>> start EXTRACT PROVIDED

Sanctioned Afghanistan, Russia & Iran Rewrite Global Trade Rules: Is the U.S. Losing at Its Own Game?
On January 17, 2025, Vladimir Putin and Iranian President Masoud Pezeshkian signed a “comprehensive strategic partnership treaty.” This treaty covers everything from military cooperation to trade. It also includes energy and intelligence sharing. The timing—three days before Trump’s inauguration—wasn’t coincidental. It was a declaration: the era of American economic hegemony through sanctions is creating its own alternative.
Iran was the most sanctioned country in the world until Russia surpassed it following Moscow’s 2022 invasion of Ukraine. Afghanistan remains economically isolated under Taliban rule. Yet rather than capitulating, these three pariah states are pioneering what may become the template for post-American global commerce. The question isn’t whether sanctions work. The real question is whether America is winning a game. In this game, the rules are being rewritten by those it sought to exclude.
The Alliance of the Excluded
Russia’s New Imperial Mathematics
The Russian-Iranian treaty spans 20 years. It includes automatic five-year extensions. The treaty covers “all areas—from trade and military cooperation to science, education and culture.” This isn’t mere diplomatic theater. In July 2022, Iran and Gazprom signed a memorandum worth $40 billion. The agreement supports the development of the Kish Gas Field. It also supports the development of the North Pars Gas Field. Russia is quite literally building Iran’s energy future while the West tries to strangle it.

>> end EXTRACT PROVIDED

JOBS -
1. State whether each claim below agrees with the article on Russia, Iran and Afghanistan. Answer yes or no for each, and quote the words of the article that decide it.
(a) The Russian-Iranian treaty spans 20 years.
(b) The treaty was signed after Trump’s inauguration.
(c) Iran and Gazprom signed a memorandum worth $40 billion.
2. Using the article on Russia, Iran and Afghanistan, answer these questions:
(a) On what date did Putin and Pezeshkian sign the treaty?
(b) Which country surpassed Iran as the most sanctioned country in the world?
(c) Which two gas fields does the Iran-Gazprom agreement support?
3. Please reproduce the passage of the article on Russia, Iran and Afghanistan starting with "Iran was the" and going on through "sought to exclude.".

>> start SOURCE MATERIAL

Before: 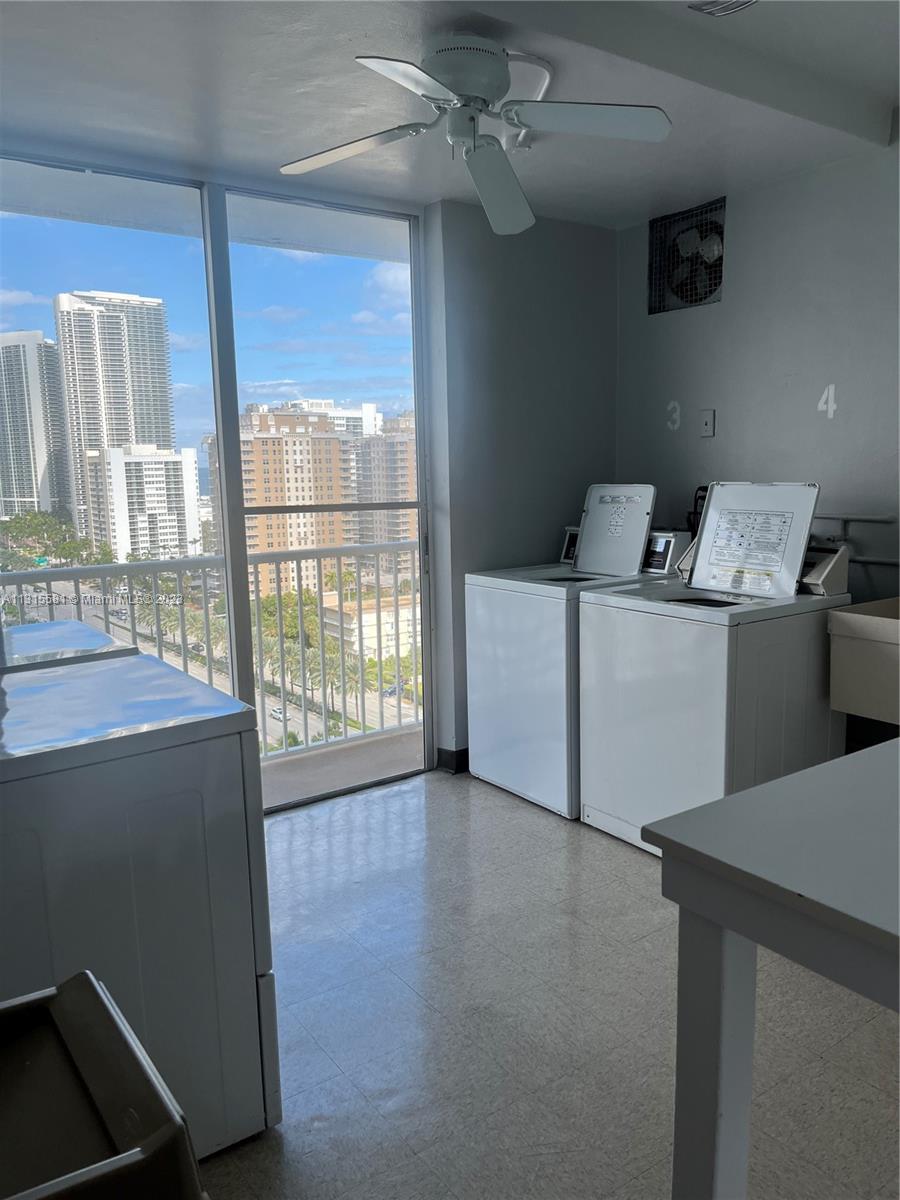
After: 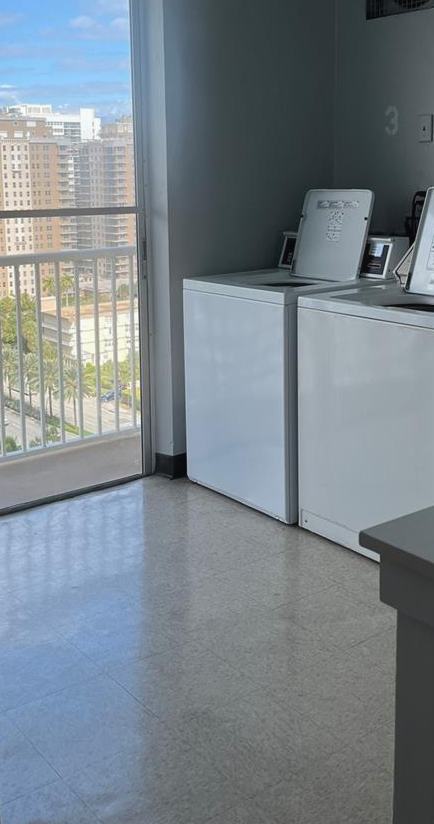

>> end SOURCE MATERIAL

TASK ANSWERS -
1.
(a) Yes: "The Russian-Iranian treaty spans 20 years."
(b) No: "The timing—three days before Trump’s inauguration—wasn’t coincidental."
(c) Yes: "In July 2022, Iran and Gazprom signed a memorandum worth $40 billion."

2.
(a) January 17, 2025
(b) Russia
(c) The Kish Gas Field and the North Pars Gas Field

3.
Iran was the most sanctioned country in the world until Russia surpassed it following Moscow’s 2022 invasion of Ukraine. Afghanistan remains economically isolated under Taliban rule. Yet rather than capitulating, these three pariah states are pioneering what may become the template for post-American global commerce. The question isn’t whether sanctions work. The real question is whether America is winning a game. In this game, the rules are being rewritten by those it sought to exclude.